云初霁和墨九护着裴砚,背靠背站着,面对重重包围。
“逆贼!放开太子殿下!”禁军统领厉声喝道。
云初霁正要说话,裴砚却忽然挣脱墨九的搀扶,上前一步,挡在了云初霁身前。他伤势极重,站都站不稳,却依旧挺直脊梁。
他从怀中掏出一卷明黄的绢帛,高高举起。
“先帝遗诏在此!”裴砚的声音用内力送出,响彻夜空,“太子楚恒,勾结外敌,构陷忠良,残害手足,德行有亏,不堪为储!着,废其太子之位,交由宗人府严查!影阁众人听令!”

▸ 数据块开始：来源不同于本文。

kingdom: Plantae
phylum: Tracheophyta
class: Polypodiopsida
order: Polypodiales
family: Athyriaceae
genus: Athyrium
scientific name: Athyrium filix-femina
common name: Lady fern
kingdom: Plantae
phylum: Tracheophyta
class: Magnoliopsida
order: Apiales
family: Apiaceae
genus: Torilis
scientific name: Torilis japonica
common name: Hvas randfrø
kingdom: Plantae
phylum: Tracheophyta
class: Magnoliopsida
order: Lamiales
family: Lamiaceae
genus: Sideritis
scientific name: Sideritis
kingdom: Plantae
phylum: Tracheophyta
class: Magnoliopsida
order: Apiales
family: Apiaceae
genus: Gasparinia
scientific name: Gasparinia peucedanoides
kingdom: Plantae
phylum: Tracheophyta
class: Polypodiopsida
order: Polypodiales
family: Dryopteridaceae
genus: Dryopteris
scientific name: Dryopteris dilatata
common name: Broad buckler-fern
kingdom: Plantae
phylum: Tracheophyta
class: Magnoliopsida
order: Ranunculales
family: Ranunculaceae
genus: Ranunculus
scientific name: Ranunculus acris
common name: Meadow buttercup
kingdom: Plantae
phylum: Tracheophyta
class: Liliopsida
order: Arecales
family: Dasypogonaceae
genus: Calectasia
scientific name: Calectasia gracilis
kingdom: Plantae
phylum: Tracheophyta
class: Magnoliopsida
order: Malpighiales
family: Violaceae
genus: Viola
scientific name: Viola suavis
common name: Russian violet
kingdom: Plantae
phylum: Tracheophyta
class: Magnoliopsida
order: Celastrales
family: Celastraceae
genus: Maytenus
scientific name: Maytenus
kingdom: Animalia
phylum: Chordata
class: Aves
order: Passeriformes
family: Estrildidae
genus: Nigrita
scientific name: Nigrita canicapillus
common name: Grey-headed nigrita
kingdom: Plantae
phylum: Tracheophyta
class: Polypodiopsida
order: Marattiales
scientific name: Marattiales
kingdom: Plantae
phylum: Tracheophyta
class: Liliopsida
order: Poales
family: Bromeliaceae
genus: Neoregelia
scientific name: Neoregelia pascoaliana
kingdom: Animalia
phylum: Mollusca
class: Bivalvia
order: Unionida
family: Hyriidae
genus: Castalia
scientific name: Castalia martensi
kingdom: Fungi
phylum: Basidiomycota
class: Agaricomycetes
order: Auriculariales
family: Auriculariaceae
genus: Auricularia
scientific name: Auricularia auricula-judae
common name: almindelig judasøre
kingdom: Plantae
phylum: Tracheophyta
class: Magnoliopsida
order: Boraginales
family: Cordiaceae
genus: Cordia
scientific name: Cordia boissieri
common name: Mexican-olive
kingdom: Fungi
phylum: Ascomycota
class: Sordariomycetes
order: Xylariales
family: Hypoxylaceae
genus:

随着他一声令下,四周房顶、阴影中,忽然冒出数十道黑影,手持劲弩,对准了下面的禁军!这些人,赫然是影阁精锐!
“护陛下,清君侧!”裴砚一字一句,掷地有声。
场面瞬间逆转!
禁军统领看着那卷明黄的遗诏,又看看周围虎视眈眈的影阁杀手,犹豫不决。
太子面如死灰,瘫倒在地。他完了。
就在这时,一阵急促的马蹄声传来。一队骑兵飞驰而至,当先一人,竟是赵凛!
“北冀赵凛,奉我主之命,前来递交国书,并呈上太子楚恒,勾结我北冀叛逆、意图祸乱南楚边境之铁证!”赵凛下马,朗声说道,同时将一个密封的铜盒递给禁军统领,“请转呈南楚皇帝陛下!”
铁证!赵凛竟然在这个关键时刻,送来了太子的罪证!
云初霁惊讶地看向赵凛。赵凛对她微微颔首,眼神复杂。
一切,似乎都在裴砚的算计之中。或者说,是他们联手,布下了这个局。
皇帝很快被惊动,亲自赶来。看到遗诏,看到赵凛带来的证据(里面详细记录了太子如何与北冀某些势力勾结,陷害淑妃,构陷裴家,甚至策划边关冲突),又听了影阁搜集到的关于太子残暴不仁、结党营私的种种罪行,皇帝震怒,当场下旨:
废太子楚恒,贬为庶人,终身圈禁!
皇后周氏,削去后位,打入冷宫!
周家、吴公公等一干党羽,抄家问斩!
裴砚平反,恢复名誉。影阁……皇帝看着那些沉默的黑影,又看看重伤却眼神清正的裴砚,最终叹道:“裴砚,朕……对不起裴家。影阁……你自行处置吧。朕,不再追究。”
这已经是最大的宽恕。
裴砚跪地谢恩:“臣,谢陛下隆恩。”
他又看向赵凛:“多谢赵将军,仗义相助。”
赵凛摇头:“赵某只是遵守承诺,将真相大白于天下。”他看向云初霁,眼中带着释然和祝福,“云……公主,珍重。”
云初霁对他感激一笑:“多谢。”
尘埃,似乎落定。
裴砚再也支撑不住,吐出一口鲜血,向后倒去。
“裴砚!”云初霁急忙抱住他。
太医慌忙上前诊治。
皇帝看着相拥的两人,目光落在云初霁身上,神色复杂:“云昭……不,初霁。你假孕欺君,虽事出有因,但国法难容……”
云初霁抬起头,平静道:“臣女认罪。但求陛下,允许臣女,留在裴砚身边,照顾他,直到他痊愈。之后,任凭陛下处置。”
裴砚想说什么,却被她按住。
皇帝看着他们,良久,叹了口气:“罢了。你二人,也算历经磨难。裴砚重伤,需人照料。你便……戴罪留在他身边吧。待他痊愈,再论其他。”
这已是网开一面。
“谢陛下!”云初霁叩首。
裴砚看着她,眼中满是动容。
危机解除,但他们的路,还很长。